## What the task asks
Scan the entries below for the word "lines" and copy every line in which it occurs.
Exercise material START
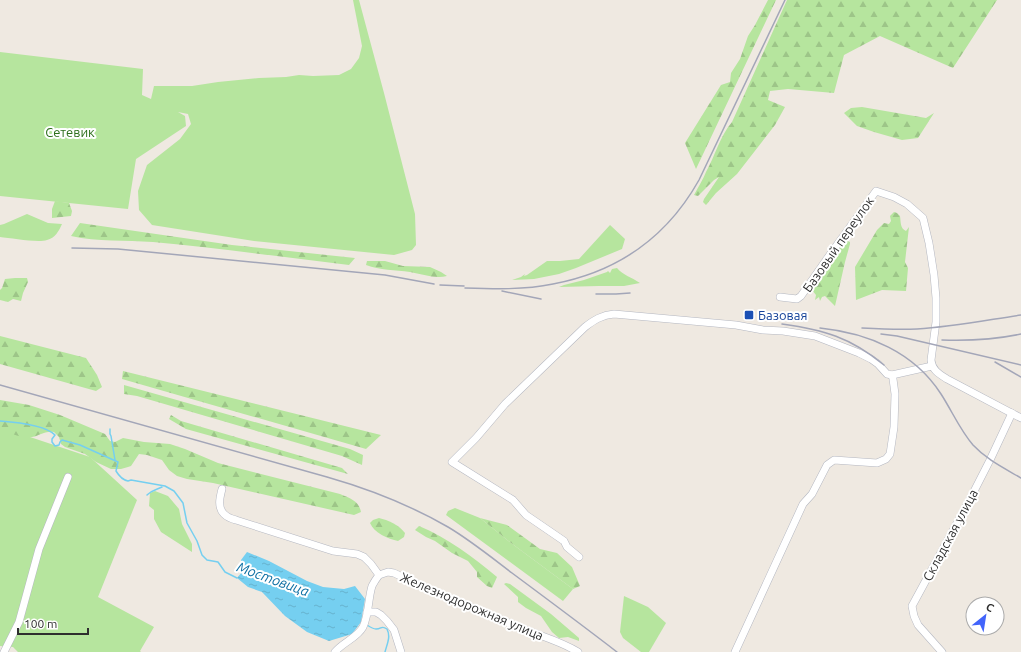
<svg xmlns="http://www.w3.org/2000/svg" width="1021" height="652" font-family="Ubuntu,sans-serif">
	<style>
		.green { fill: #b6e59e }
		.forest { fill: url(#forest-firs) }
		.water { fill: url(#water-ripples) }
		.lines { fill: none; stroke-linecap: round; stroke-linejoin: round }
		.stream { stroke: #75cff0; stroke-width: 1.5 }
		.minor-casing { stroke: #b4b7c1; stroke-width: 8 }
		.minor { stroke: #fff; stroke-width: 7 }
		.rail { stroke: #a3a6b8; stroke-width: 1.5 }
		.transit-dot { fill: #1a4fb4; stroke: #fff; stroke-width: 1.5 }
		.labels { text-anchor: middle; stroke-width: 4; stroke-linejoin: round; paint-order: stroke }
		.park-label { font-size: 13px; fill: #2c6e1b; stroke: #fff }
		.street-label { font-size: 13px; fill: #2e2e2e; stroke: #fff }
		.transit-label { font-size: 13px; fill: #164399; stroke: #fff; text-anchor: start }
		.water-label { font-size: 14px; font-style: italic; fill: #0d6fa3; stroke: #fff }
	</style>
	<defs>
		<pattern id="forest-firs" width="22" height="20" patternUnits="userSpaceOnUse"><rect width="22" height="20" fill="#b6e59e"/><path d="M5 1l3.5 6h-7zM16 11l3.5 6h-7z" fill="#9dc588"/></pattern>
		<pattern id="water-ripples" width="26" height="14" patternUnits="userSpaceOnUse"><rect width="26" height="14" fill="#75cff0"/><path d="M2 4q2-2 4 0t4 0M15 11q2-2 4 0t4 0" fill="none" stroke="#66b2ce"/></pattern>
	</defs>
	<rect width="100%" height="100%" fill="#efe9e1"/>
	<g class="green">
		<path d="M 353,0 L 359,0 L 384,93 L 415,214 L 416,245 L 412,250 L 394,255 L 254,241 L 152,225 L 139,210 L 138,191 L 147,165 L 180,139 L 191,124 L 188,114 L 178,112 L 185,116 L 186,126 L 136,159 L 128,209 L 0,196 L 0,52 L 143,69 L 142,95 L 151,99 L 154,86 L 192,86 L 218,82 L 259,78 L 286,77 L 299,75 L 313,76 L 339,75 L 351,69 L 359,58 L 362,46 Z"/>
		<path d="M 27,214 L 48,223 L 62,224 C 59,231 55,238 47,240 C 38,243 11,238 0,237 L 0,225 L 4,224 Z"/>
		<path d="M 610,225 L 625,239 L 622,249 L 576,268 L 559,274 L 534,279 L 512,280 L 521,277 L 525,274 L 524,276 L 527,275 L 547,261 L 560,261 L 579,259 Z"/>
		<path d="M 617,268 C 623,275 631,277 640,283 L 624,286 L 599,286 L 559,287 L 564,285 L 584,280 L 607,272 L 608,271 L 610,273 L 612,269 Z"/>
		<path d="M 0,427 L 90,457 L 137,500 L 98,597 L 154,627 L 140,651 L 141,652 L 18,652 L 13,647 L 0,646 Z"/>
		<path d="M 155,491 L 168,496 L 179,509 L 182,524 L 192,544 L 192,552 L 161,532 L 154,519 L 154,510 L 149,506 L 150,493 Z"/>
		<path d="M 455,508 L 480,518 L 511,543 L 573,589 L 563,601 L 446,515 L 448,511 Z"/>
		<path d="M 506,583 L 510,584 L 551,614 L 579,638 L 579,641 L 568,637 L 559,638 L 552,632 L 541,616 L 526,608 L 518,602 L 518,597 L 504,584 Z"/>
		<path d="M 624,596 L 648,607 L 666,623 L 649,652 L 641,652 L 623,638 L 620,632 Z"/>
	</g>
	<g class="forest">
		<path d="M 768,0 L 776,0 L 696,169 L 685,143 L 721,85 L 730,82 L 731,73 L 740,59 L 748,36 L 755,25 Z"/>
		<path d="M 787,0 L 997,0 L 953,68 L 880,36 L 844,55 L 834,93 L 788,89 L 770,91 L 768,100 L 785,107 L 775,125 L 737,174 L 716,193 L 706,205 L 703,202 L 704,199 L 719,177 L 714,180 L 698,196 L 694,195 C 698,187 703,180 706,172 C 715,156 720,136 732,122 Z"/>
		<path d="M 862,107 L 926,118 L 934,113 L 918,138 L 902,140 L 874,132 L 857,126 L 844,113 L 851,108 Z"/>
		<path d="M 55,201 L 69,203 L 72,211 L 71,216 L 52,218 L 52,209 Z"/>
		<path d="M 894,212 L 897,213 L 900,216 C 901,223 900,228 906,231 L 909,227 L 905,262 L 908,268 L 906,291 L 882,290 L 856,300 L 855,267 L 877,230 L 884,223 L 889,224 L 891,221 L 890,216 Z"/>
		<path d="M 80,223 L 232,245 L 355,258 L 349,265 C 283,257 218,248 153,242 C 125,240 98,242 71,236 Z"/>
		<path d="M 845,240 L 850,242 L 850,244 L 845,262 L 835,306 L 825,296 L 822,297 L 820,301 L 819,297 L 815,300 L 816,295 L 812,290 L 811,286 L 835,254 L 844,241 Z"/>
		<path d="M 367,261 L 385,261 L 403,266 L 430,267 L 441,272 L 447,276 C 435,279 422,274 410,272 C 395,270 380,270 366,265 Z"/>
		<path d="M 15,278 L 27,278 L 28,282 L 23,293 L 21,301 L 13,299 L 8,302 L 0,300 L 0,290 L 2,288 L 5,279 Z"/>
		<path d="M 0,336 L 86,358 L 97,375 L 102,387 L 96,391 L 0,364 Z"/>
		<path d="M 123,371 L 381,435 L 366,449 L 122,379 Z"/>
		<path d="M 124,385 L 350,449 L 363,455 L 362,465 L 342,456 L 137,396 L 124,394 Z"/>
		<path d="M 0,400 L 29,405 L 60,415 L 105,434 L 110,441 L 115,442 L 123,438 L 144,442 L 170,444 L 185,449 L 218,463 L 340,494 C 350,498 359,501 361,512 L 354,515 L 213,483 L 187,479 L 177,476 L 169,470 L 162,460 L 147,455 L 139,454 L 131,466 L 128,467 L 121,469 L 111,469 L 96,462 L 85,454 L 65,447 L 61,444 L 59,437 L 54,432 C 43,431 40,436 32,437 C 21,439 9,432 0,429 Z"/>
		<path d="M 171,415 L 181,421 L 342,468 L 348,474 L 186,429 L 169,419 Z"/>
		<path d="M 379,518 C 388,520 399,525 405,533 L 404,537 L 398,541 C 388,539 374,533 370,523 L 373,520 Z"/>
		<path d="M 480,518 L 507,525 L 540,549 L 557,553 L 572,567 L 580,586 L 573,589 L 511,543 Z"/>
		<path d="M 419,526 C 448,538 473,557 497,577 L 492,588 L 487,586 L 477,577 L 477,572 L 468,561 L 452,553 L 435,541 L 426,537 L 415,530 Z"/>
	</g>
	<path class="water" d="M 247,552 L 269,561 L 307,581 L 323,587 L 344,589 L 355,586 L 365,599 L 361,622 L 352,634 L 329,641 L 307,632 L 285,616 L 262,592 L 248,587 L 237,578 L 242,572 L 241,560 Z"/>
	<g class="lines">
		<g class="stream">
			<path d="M 0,421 C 14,422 45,425 55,435 L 52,439 L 52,442 L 55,446 L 59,445 L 60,442 L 62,440 L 80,445 L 118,462 L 116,471 C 119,476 123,480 128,481 L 131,480 L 165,486 L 174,491 L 183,503 L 187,523 L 197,541 L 202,555 L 207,560 L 218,562 L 225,572 L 237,578"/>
			<path d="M 110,429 L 110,434 L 111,436 L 115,460"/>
			<path d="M 147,495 C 152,490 156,490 162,487"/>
			<path d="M 367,625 C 370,627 373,629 376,629 C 382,629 381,625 387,629 C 391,637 387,644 385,652"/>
		</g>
		<g class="minor-casing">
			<g id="minor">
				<path d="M 780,297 L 797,299 L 801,296 L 829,256 L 876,191 L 894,197 L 907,204 L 923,218 L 929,243 L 934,275 L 936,298 L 936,322 L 931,360 C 932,370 939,374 947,379 L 1021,418"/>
				<path d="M 222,489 C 220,497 217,507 224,514 C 227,517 232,519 236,520 L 333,551 L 357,554 L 364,557 L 371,564 L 379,575"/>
				<path d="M 579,557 L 567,547 L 564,541 L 526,515 L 513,500 L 452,462 L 476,438 L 505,404 L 585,327 C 594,320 602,315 614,314 L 736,325 L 763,330 L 783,331 L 815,336 L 859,353 L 871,359 L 878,364 L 887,374 L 892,375 L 932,366"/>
				<path d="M 367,612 L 376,612 L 381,615 L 387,621 L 394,630 L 401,652"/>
				<path d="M 4,652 L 19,622 L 39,549 L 68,477"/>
				<path d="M 335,652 C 343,642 357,638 363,627 C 369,614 368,599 372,586 C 374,582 376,579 379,575 L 388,572 L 394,573 C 435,593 478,610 521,628 C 540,636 560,641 578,652"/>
				<path d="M 735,652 L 803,504 L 812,494 L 827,465 L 834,460 L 877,463 L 886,459 L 890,454 L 894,427 L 895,394 L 893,379 L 892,375"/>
				<path d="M 942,652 L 918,625 L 914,616 L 912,606 L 969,501 L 990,460 L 1012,413"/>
			</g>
		</g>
		<use href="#minor" class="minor"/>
		<g class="rail">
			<path d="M 72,248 L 118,249 L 385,275 L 434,284"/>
			<path d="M 440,285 L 464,286"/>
			<path d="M 465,288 C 494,289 524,290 553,284 C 617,272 667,237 699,180 L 785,0"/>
			<path d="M 502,291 L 541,299"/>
			<path d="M 596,294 L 616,294 L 630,293"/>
			<path d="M 782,324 C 824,330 850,337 884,365"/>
			<path d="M 820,328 C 868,333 914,352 941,394 C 952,411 960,430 973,445 C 987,460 1004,468 1021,478"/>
			<path d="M 862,328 C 880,329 899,330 917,329 C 952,327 987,320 1021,315"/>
			<path d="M 881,334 L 897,336 L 1021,365"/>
			<path d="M 942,340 C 971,341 993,340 1021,334"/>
			<path d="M 995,362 L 1021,377"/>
			<path d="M 0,385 L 327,477 C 369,489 410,505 448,527 C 470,540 491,557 512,573 C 547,599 582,625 617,652"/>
		</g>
	</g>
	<rect class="transit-dot" x="744" y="310" width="10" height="10" rx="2"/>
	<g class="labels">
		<g class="park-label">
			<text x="70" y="137">Сетевик</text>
		</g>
		<g class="street-label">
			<text transform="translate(838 244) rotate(-55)" y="5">Базовый переулок</text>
			<text transform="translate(950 535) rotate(-62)" y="5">Складская улица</text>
			<text transform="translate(472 606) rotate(23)" y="5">Железнодорожная улица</text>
		</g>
		<g class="transit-label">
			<text x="758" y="320">Базовая</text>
		</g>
		<g class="water-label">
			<text transform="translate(273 579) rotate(20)" y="5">Мостовица</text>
		</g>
	</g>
	<g transform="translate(985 616) rotate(30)"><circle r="19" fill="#ffffff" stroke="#ababab"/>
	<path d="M0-3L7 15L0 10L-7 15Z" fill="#4264fb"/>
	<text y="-6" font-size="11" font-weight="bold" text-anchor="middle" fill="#2e2e2e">С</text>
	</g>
	<path d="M18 628v6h70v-6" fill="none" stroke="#2e2e2e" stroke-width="2"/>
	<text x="24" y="628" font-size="12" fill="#2e2e2e" stroke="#ffffff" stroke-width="3" paint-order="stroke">100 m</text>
</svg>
Exercise material END
## Result of this task
		.lines { fill: none; stroke-linecap: round; stroke-linejoin: round }
	<g class="lines">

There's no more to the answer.